▸ STATED EXERCISE: Please state how, according to the excerpt on the contentions of Respondent No. 1, the fact that the work had been done was proved.

CONTENTIONS OF RESPONDENT NO. 1:
12. Per contra, Mr. Sunil K. Mittal, counsel for the Respondent No. 1, controverts the Petitioner’s contentions, and defends the impugned Award. He emphasises that the parties mutually decided not to lead oral evidence before the Arbitrator, and there was sufficient documentary evidence on record for the Arbitrator to arrive at a reasoned conclusion, as has been done in the impugned Award. The communications sent by Respondent No. 1 prior to invocation of arbitration were never replied to or refuted by the Petitioner. In accordance with the terms of the Agreement, Respondent No. 1 had sent communications to the architect/ Respondent No. 2 for verification of bills and work done. Despite Respondent No. 1 raising such claims, the same were not contradicted or controverted by the Petitioner. Furthermore, the fact that the work had been done was duly proved from several photographs placed on record, which were admitted by the Petitioner. Accordingly, there is no infirmity in the impugned Award.

Dataset items:

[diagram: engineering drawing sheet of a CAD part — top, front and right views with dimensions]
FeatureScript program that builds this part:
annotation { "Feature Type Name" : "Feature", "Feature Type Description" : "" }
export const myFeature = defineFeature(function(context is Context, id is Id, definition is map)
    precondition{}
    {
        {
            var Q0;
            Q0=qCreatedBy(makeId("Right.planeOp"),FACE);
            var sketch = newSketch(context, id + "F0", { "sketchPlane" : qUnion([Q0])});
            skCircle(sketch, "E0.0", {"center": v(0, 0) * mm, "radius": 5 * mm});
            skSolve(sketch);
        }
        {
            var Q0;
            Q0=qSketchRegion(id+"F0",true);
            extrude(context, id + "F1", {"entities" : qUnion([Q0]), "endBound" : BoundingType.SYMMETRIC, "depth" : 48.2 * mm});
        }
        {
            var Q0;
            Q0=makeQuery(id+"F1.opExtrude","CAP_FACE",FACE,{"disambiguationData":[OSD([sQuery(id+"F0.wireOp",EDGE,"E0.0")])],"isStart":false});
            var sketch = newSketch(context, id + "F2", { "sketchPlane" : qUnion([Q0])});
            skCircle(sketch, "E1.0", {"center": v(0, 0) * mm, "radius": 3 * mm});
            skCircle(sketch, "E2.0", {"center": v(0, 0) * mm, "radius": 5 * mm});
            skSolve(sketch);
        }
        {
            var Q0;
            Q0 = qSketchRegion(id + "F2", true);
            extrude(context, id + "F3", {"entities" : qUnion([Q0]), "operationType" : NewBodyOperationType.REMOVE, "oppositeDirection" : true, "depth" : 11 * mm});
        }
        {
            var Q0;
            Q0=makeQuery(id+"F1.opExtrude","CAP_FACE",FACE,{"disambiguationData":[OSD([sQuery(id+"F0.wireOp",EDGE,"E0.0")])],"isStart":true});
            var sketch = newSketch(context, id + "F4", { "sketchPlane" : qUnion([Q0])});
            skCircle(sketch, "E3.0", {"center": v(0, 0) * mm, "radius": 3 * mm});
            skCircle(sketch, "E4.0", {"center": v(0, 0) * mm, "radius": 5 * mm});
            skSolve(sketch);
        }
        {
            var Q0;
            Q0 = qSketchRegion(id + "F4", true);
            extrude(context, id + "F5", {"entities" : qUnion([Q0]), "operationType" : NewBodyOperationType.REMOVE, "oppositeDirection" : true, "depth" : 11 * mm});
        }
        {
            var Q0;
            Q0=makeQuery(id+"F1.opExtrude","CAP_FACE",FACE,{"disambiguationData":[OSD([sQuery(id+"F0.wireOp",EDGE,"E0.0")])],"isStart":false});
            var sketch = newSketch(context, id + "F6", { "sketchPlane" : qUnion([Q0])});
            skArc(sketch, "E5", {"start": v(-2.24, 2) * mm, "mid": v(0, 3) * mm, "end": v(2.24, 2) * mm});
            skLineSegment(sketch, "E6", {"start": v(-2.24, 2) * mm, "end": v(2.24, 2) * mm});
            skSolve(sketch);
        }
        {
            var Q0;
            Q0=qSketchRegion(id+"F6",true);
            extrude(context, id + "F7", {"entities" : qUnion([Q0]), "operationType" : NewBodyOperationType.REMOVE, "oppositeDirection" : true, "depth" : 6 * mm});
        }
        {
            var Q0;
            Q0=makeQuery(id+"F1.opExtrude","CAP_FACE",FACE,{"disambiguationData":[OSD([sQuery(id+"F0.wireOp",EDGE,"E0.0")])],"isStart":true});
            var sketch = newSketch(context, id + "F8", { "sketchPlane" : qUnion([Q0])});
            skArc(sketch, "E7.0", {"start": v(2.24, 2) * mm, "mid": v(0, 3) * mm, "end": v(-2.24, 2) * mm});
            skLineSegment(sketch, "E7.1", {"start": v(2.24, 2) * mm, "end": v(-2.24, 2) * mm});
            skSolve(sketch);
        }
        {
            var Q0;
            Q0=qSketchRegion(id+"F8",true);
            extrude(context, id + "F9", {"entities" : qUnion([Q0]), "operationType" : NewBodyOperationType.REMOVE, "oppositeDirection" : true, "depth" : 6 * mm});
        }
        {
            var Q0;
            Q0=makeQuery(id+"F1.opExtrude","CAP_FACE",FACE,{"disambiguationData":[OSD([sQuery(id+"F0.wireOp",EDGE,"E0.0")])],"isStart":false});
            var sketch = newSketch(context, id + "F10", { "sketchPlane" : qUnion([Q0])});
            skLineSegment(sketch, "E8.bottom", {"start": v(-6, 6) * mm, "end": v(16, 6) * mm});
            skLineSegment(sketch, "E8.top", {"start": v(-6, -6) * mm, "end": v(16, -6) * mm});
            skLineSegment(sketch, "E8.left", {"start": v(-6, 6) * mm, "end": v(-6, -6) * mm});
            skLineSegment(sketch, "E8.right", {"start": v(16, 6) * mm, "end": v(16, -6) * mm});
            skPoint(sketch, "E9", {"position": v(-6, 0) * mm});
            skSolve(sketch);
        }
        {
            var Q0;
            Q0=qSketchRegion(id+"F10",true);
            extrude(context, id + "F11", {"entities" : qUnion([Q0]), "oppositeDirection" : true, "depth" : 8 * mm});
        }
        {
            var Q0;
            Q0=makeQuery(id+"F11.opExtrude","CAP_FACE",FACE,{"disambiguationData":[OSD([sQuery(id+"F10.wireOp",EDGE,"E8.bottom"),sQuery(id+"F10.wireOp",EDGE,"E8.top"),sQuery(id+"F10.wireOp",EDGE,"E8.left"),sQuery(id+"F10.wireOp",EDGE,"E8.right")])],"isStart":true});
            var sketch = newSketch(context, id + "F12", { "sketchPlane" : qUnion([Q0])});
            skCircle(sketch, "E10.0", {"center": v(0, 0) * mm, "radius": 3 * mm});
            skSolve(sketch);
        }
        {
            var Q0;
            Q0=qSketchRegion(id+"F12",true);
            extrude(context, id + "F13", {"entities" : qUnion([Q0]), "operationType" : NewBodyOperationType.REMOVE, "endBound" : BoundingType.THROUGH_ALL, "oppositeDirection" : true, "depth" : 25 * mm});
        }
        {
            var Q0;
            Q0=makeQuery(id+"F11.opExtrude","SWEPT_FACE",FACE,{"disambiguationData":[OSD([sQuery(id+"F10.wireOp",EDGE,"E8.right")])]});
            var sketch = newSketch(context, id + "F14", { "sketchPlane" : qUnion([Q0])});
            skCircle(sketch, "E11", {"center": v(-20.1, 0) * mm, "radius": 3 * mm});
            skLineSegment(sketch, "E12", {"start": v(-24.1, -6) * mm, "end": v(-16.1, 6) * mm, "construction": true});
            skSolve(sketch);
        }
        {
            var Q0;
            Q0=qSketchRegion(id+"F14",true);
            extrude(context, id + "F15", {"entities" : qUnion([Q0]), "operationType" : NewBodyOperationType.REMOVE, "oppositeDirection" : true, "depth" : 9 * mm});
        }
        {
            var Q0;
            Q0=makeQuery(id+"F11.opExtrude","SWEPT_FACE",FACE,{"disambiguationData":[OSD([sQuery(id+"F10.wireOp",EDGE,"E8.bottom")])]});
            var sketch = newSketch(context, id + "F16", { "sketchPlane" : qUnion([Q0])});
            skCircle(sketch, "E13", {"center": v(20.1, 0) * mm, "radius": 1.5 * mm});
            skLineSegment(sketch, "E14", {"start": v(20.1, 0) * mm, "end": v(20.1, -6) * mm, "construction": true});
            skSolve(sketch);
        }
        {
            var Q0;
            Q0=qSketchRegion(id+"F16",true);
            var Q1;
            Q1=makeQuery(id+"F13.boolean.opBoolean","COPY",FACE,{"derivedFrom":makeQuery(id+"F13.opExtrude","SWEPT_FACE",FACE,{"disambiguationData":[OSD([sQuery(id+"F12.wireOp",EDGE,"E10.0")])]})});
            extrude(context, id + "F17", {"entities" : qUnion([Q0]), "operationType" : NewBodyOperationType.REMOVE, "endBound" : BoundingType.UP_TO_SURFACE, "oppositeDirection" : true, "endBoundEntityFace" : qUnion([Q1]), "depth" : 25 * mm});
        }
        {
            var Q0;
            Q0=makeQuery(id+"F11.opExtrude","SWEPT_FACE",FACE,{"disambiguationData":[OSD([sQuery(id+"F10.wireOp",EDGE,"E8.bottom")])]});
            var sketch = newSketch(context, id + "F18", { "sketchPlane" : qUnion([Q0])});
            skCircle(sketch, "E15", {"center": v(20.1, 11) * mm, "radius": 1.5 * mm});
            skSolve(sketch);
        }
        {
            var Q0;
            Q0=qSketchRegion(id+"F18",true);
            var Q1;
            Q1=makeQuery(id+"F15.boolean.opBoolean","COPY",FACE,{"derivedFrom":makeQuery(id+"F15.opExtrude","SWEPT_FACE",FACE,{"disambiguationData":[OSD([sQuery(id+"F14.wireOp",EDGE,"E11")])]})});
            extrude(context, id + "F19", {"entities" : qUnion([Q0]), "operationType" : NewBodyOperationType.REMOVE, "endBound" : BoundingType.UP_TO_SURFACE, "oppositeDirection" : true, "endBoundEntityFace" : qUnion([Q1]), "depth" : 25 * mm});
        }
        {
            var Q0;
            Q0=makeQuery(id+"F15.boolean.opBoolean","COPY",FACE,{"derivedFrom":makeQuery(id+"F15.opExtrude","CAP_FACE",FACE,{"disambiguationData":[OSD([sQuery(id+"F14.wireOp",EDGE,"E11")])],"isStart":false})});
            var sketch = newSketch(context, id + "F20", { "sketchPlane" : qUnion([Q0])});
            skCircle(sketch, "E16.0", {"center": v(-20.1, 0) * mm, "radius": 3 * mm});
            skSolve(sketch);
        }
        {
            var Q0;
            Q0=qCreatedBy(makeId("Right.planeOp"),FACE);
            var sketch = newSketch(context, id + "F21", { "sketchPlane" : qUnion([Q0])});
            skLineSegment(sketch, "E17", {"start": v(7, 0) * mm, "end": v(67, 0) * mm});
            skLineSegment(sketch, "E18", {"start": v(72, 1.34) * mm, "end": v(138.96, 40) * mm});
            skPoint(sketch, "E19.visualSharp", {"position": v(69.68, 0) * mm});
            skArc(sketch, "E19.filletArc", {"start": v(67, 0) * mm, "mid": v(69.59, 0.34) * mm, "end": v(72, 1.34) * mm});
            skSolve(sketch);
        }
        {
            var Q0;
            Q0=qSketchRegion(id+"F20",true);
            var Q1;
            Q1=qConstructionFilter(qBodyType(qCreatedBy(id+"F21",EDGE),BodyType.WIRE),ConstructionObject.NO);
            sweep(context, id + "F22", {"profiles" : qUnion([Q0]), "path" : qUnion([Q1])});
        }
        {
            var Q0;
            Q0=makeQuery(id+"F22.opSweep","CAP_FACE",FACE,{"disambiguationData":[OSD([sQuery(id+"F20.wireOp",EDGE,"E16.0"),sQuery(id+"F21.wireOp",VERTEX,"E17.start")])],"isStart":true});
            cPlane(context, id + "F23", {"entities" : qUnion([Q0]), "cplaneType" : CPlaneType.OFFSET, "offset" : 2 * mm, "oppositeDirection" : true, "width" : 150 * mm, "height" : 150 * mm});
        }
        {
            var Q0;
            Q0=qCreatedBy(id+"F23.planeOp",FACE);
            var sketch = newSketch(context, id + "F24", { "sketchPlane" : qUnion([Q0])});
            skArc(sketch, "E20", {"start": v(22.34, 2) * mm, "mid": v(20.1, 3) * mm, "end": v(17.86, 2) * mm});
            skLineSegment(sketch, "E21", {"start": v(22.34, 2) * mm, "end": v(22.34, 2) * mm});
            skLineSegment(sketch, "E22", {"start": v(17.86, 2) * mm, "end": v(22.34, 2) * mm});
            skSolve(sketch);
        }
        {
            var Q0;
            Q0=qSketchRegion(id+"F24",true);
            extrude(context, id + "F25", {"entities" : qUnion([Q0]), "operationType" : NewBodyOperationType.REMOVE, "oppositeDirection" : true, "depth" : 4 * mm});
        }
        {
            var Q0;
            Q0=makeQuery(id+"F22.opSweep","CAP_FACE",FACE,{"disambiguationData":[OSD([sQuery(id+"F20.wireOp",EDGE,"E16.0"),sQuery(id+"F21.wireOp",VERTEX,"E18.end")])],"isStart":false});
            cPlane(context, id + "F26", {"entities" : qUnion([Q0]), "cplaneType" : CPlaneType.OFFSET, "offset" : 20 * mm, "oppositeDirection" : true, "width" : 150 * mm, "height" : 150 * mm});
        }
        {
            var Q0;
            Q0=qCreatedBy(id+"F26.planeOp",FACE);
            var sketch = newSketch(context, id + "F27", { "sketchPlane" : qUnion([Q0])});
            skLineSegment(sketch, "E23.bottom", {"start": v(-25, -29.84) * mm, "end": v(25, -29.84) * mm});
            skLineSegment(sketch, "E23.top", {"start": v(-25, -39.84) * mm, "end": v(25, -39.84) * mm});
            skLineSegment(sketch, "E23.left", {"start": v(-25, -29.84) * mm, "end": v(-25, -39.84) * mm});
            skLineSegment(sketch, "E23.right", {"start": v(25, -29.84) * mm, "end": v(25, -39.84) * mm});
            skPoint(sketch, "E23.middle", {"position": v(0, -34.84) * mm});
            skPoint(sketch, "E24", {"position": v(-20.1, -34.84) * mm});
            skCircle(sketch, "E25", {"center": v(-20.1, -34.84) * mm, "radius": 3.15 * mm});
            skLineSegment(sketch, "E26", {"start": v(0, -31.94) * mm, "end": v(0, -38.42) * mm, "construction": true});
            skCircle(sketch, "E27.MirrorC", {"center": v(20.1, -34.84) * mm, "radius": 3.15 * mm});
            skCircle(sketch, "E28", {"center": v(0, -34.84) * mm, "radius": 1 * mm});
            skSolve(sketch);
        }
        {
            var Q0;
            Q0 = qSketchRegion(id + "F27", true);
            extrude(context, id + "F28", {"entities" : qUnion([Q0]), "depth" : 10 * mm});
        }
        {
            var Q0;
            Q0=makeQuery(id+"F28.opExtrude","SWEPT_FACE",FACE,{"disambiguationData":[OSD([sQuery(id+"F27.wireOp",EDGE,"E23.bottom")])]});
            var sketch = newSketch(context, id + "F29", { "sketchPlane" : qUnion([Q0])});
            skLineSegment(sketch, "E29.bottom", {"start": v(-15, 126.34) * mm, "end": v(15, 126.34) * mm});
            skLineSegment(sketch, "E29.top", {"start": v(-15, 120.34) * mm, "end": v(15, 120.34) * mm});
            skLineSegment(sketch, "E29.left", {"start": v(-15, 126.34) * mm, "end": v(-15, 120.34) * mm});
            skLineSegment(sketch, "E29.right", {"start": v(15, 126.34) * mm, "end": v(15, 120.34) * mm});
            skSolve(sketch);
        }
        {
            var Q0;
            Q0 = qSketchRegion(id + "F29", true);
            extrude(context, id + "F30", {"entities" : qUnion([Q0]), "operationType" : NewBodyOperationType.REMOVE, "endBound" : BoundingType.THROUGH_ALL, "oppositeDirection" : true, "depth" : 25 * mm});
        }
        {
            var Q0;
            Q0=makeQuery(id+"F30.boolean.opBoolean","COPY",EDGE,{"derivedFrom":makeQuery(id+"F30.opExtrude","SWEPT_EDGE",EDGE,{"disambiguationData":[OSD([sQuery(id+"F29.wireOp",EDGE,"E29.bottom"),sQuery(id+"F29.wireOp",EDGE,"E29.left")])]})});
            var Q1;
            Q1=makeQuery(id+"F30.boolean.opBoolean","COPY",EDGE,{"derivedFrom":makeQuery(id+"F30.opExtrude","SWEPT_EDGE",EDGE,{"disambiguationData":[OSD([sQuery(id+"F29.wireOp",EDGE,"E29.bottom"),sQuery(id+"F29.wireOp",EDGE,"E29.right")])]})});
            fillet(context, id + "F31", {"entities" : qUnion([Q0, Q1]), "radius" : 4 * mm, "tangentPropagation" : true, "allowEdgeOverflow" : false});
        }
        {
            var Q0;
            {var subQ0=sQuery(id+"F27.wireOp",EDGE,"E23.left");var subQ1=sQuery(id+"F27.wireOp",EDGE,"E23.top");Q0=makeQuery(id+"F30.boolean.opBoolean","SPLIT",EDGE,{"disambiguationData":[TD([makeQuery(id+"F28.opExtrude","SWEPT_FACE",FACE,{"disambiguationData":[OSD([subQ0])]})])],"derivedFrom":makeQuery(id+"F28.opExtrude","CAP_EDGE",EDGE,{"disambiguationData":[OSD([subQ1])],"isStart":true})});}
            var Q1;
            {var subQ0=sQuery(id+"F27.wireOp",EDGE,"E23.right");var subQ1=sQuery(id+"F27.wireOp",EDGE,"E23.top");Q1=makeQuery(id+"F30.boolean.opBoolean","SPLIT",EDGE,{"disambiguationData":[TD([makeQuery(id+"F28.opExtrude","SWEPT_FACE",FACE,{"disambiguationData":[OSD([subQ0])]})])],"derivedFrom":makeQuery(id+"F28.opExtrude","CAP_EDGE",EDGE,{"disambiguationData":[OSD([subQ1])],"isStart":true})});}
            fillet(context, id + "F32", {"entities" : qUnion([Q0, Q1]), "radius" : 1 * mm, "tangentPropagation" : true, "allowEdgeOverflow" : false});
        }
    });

▸ PROBLEM SOLUTION: It was proved from several photographs placed on record, which the Petitioner admitted.